:: Task prompt ::
Count the lines below that contain the string "series", treating uppercase and lowercase letters as distinct. Reply with the number alone.

:: Input data ::
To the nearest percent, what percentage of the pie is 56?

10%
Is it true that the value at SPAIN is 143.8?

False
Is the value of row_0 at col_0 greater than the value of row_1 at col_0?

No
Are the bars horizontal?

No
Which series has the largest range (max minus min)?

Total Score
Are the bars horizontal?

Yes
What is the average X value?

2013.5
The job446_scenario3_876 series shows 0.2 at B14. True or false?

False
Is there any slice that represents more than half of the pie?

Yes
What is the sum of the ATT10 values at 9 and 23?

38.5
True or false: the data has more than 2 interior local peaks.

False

:: Answer to this problem ::
2